Pigeon Camera Model A, dello svizzero Adrian Michel (a pagina 20), panoramica a obiettivo rotante per pellicola 16mm a doppia perforazione collocata lungo la curva focale. Insieme a ulteriori documenti cartacei, materiali di consumo e fotografie scattate, questo fondo è passaggio fondamentale della ricostruzione storica dell’affascinante epopea dei piccioni fotografi raccontata dall’esposizione permanente dell’autorevole e competente Musée suisse de l’appareil photographique (Grande Place 99, CH-1800 Vevey, Svizzera; www.camera museum.ch). Ereditato da soluzioni tecniche precedenti, dal dagherrotipo, l’obiettivo panoramico rotante è stato interpretato dagli anni Sessanta del Novecento.
Osservatore che fotografa dallo Zepp LZ-C-II-2, numero 811, in servizio militare svizzero dal 1920 al 1927. Oltre che per finalità proprie, queste rilevazioni fotografiche sono state spesso realizzate per conto dell’ufficio svizzero di topografia.
Già precedentemente descritta in una pubblicazione edita nel 1909, la Doppel-Sport (identificazione di partenza, svincolata dalla combinazione con piccioni viaggiatori) è stata una configurazione semplice, diversa dagli accostamenti di obiettivi e prismi tanto frequentati a cavallo del Novecento, soprattutto per approdare a panoramiche a rotazione completa di trecentosessanta gradi. In paragone, se il riferimento tecnico appartiene alle conoscenze fotografiche di ciascuno di noi, si trattò di una sorta di miniatura della panoramica Horizont / Horizon, prima sovietica, poi russa, in commercio dalla seconda metà degli anni Sessanta del Novecento.

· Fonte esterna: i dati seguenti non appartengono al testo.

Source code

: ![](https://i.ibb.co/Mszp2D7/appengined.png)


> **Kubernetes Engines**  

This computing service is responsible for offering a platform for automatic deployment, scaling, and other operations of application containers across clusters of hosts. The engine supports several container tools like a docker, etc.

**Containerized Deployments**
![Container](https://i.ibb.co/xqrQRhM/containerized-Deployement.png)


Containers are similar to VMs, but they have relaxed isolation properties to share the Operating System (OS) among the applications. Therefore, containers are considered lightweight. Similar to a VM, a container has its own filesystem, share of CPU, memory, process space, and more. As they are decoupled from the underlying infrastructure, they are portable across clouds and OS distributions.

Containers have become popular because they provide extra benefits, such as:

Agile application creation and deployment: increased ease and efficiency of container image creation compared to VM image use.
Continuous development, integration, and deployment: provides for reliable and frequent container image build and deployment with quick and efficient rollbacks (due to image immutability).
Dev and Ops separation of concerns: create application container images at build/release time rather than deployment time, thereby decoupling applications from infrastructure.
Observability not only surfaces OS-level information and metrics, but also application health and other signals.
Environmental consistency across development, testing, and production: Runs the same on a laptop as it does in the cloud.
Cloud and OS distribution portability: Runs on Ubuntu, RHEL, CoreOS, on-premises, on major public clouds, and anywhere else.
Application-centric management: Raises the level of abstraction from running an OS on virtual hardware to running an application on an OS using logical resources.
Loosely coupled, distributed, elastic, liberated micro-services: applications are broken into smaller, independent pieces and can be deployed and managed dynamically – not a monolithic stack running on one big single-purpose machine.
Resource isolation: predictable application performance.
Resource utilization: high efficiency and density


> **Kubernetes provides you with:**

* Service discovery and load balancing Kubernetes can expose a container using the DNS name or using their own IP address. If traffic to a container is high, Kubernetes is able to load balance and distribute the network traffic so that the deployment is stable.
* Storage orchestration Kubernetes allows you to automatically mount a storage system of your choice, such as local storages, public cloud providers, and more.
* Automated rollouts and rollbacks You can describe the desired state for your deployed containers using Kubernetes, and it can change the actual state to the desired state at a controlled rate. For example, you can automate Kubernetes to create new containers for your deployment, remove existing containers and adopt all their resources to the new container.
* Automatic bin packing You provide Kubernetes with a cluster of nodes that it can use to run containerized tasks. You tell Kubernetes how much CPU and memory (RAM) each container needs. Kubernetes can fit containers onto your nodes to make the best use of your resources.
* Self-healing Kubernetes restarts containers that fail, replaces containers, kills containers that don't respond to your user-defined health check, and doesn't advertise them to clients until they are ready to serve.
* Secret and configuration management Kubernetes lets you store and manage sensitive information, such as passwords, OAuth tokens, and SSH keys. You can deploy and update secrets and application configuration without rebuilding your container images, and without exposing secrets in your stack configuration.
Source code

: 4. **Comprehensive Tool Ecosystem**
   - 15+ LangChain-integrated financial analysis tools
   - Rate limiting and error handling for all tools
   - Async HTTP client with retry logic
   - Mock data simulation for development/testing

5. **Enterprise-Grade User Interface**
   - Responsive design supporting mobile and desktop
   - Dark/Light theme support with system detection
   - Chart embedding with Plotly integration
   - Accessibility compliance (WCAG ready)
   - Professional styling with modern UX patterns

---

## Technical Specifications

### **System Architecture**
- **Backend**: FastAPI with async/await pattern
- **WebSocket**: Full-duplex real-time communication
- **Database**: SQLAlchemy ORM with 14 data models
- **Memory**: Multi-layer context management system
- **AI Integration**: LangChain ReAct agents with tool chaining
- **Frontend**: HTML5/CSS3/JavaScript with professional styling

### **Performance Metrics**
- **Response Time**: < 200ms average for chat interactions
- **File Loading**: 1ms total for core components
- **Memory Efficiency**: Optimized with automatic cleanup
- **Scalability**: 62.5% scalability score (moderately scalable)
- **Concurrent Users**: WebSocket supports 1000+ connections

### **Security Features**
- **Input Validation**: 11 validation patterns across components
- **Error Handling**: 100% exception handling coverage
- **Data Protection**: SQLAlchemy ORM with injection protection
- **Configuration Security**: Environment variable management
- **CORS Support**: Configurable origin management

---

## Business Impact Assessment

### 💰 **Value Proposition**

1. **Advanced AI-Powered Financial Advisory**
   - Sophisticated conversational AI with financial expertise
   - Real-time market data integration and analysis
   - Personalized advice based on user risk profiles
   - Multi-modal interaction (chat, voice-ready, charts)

Ovviamente, applicazioni sostanziose in veste Pigeon Panoramic si ebbero nel corso della Prima guerra mondiale, quando furono fondamentali per spiare il fronte francese, fotografandolo dall’alto, ma da distanza più prossima rispetto l’autentica fotografia aerea. Una incessante rete di colombaie mobili per piccioni messaggeri fu organizzata a ridosso dei campi di battaglia.
Quindi, nel corso della guerra, la rapida evoluzione dell’aviazione spostò l’asse di giudizio del controllo dall’alto, tanto che si è certi che la soluzione con i piccioni dotati di apparecchio fotografico fu abbandonata. In qualche ricostruzione storica si accenna a un ritorno di fiamma negli anni Trenta, da parte delle forze armate tedesche e francesi, che adottarono entrambe una configurazione ideata e costruita da un orologiaio svizzero non meglio identificato (antesignana della Compass, del 1937, realizzata da Jaeger-LeCoultre?).
A seguire, sebbene i piccioni di guerra siano stati ampiamente dispiegati durante la Seconda guerra mondiale, non sono noti i dettagli, tanto che non si sa neppure se siano stati ancora coinvolti in ricognizioni aeree / dall’alto. Però è noto che la statunitense CIA (Central Intelligence Agency; spionaggio degli Stati Uniti) realizzò, o fece realizzare, una macchina fotografica alimentata a batteria progettata per la fotografia di piccioni di spionaggio; i dettagli del suo utilizzo sono tuttora classificati.